Have you ever looked at your child’s math homework and wondered why it looks so different than what you learned in school? **Have you wondered what this “new math” is all about?**

**There is No New Math**

Well, the **truth is there is no new math**. We still teach many of the things that you and I learned, however, in the years since we graduated from elementary school **we have learned a lot about the way students learn.**

**What About Multiplication**

Take multiplication for instance, many of us were taught to multiply, carry, regroup, place a zero to hold our space, and so on. This method worked for some, but didn’t make sense to most. Math educators and researchers have studied these methods and the way students learn to find additional ways to help students. **What we have learned is that multiple representations and multiple approaches create a deep conceptual understanding that will help students be more successful in elementary school** math and beyond.

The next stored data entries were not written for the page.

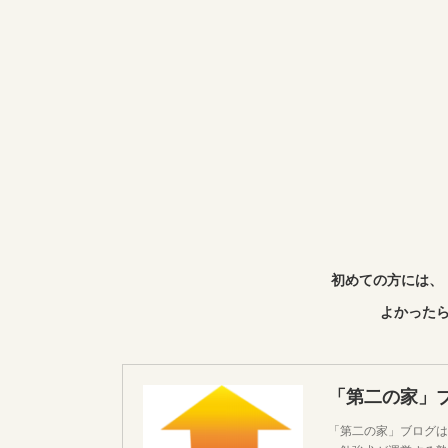
初めての方には、
よかったら
「第二の家」
「第二の家」ブログは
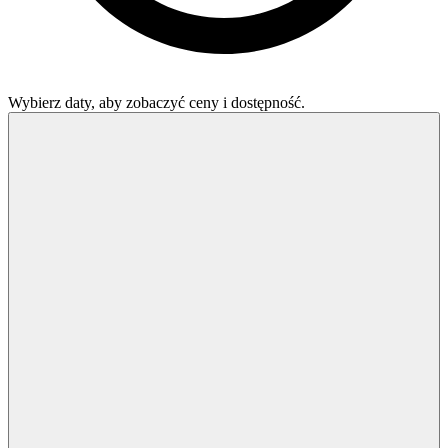
Wybierz daty, aby zobaczyć ceny i dostępność.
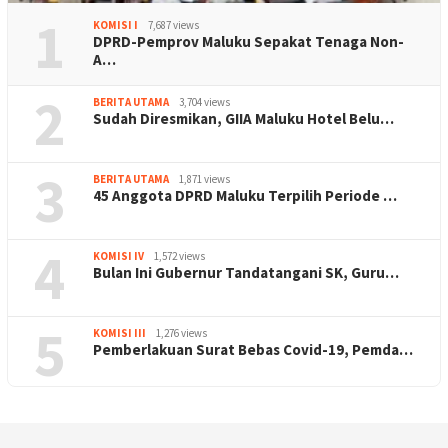
1
KOMISI I
7,687 views
DPRD-Pemprov Maluku Sepakat Tenaga Non-
A…
2
BERITA UTAMA
3,704 views
Sudah Diresmikan, GIIA Maluku Hotel Belu…
3
BERITA UTAMA
1,871 views
45 Anggota DPRD Maluku Terpilih Periode …
4
KOMISI IV
1,572 views
Bulan Ini Gubernur Tandatangani SK, Guru…
5
KOMISI III
1,276 views
Pemberlakuan Surat Bebas Covid-19, Pemda…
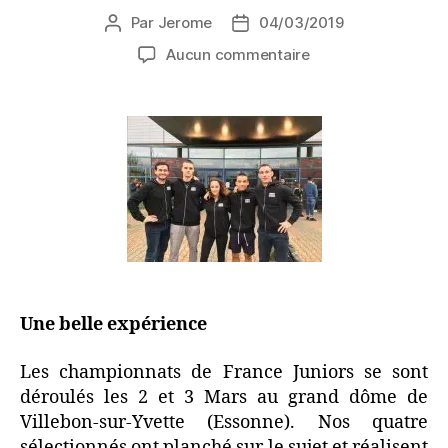
Par
Jerome
04/03/2019
Aucun commentaire
Une belle expérience
Les championnats de France Juniors se sont
déroulés les 2 et 3 Mars au grand dôme de
Villebon-sur-Yvette (Essonne). Nos quatre
sélectionnés ont planché sur le sujet et réalisent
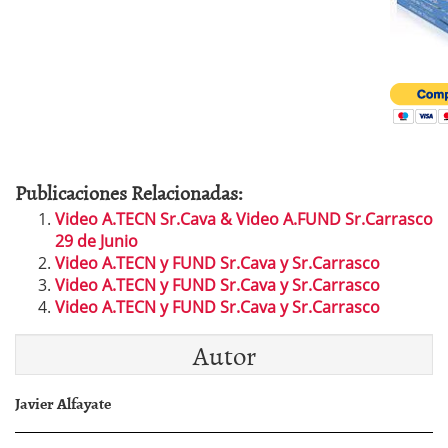
Publicaciones Relacionadas:
Video A.TECN Sr.Cava & Video A.FUND Sr.Carrasco
29 de Junio
Video A.TECN y FUND Sr.Cava y Sr.Carrasco
Video A.TECN y FUND Sr.Cava y Sr.Carrasco
Video A.TECN y FUND Sr.Cava y Sr.Carrasco
Autor
Javier Alfayate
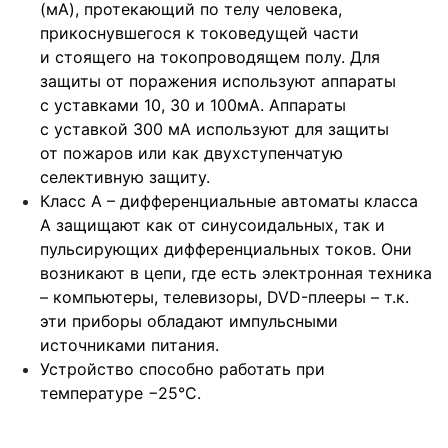
(мА), протекающий по телу человека,
прикоснувшегося к токоведущей части
и стоящего на токопроводящем полу. Для
защиты от поражения используют аппараты
с уставками 10, 30 и 100мА. Аппараты
с уставкой 300 мА используют для защиты
от пожаров или как двухступенчатую
селективную защиту.
Класс А – дифференциальные автоматы класса
А защищают как от синусоидальных, так и
пульсирующих дифференциальных токов. Они
возникают в цепи, где есть электронная техника
– компьютеры, телевизоры, DVD-плееры – т.к.
эти приборы обладают импульсными
источниками питания.
Устройство способно работать при
температуре −25°С.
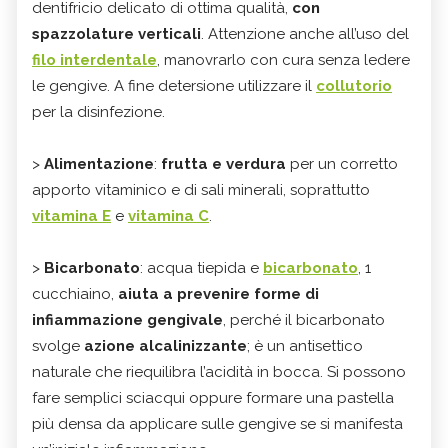
dentifricio delicato di ottima qualità,
con
spazzolature verticali
. Attenzione anche all’uso del
filo interdentale
, manovrarlo con cura senza ledere
le gengive. A fine detersione utilizzare il
collutorio
per la disinfezione.
>
Alimentazione
:
frutta e verdura
per un corretto
apporto vitaminico e di sali minerali, soprattutto
vitamina E
e
vitamina C
.
>
Bicarbonato
: acqua tiepida e
bicarbonato
, 1
cucchiaino,
aiuta a prevenire forme di
infiammazione gengivale
, perché il bicarbonato
svolge
azione alcalinizzante
; è un antisettico
naturale che riequilibra l’acidità in bocca. Si possono
fare semplici sciacqui oppure formare una pastella
più densa da applicare sulle gengive se si manifesta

**How We Look at Multiplication in the Classroom**

Let’s look at an example of multiplication. Below you will see several different examples of multiplying using the “Partial Products” strategy. **Partial Products is a strategy that involves multiplying by breaking down the numbers into either place value or manageable chunks.** The first two examples show multiplying by place value recorded slightly differently. The third example shows breaking the number into friendly or manageable chunks.

By thinking of multiplication this way, **students are able to gain a deeper understanding of multiplication.** They focus on the properties of multiplication that were often not taught until middle school.

**Understanding Math Rather than Just Doing Math **

Once students have an understanding of multiplication and are fluent with the properties of multiplication, they are then introduced to the US Standard Algorithm of Multiplication. This allows students to have a conceptual understanding of multiplication and make sense of the short cut notation used in the US Standard Algorithm.

**Let’s compare one of the examples of Partial Products and the US Standard Algorithm.**

Where is the 175 from the US Standard Algorithm in the Partial Products model? Where is the 250 from the US Standard Algorithm in the Partial Products model?

**Creating a Deeper Understanding of Math**

Our hope is that with this approach students have a deeper understanding of multiplication and have a better understanding of the US Standard Algorithm. This strong foundation of math understanding will support student’s future work in higher level math throughout middle school and high school.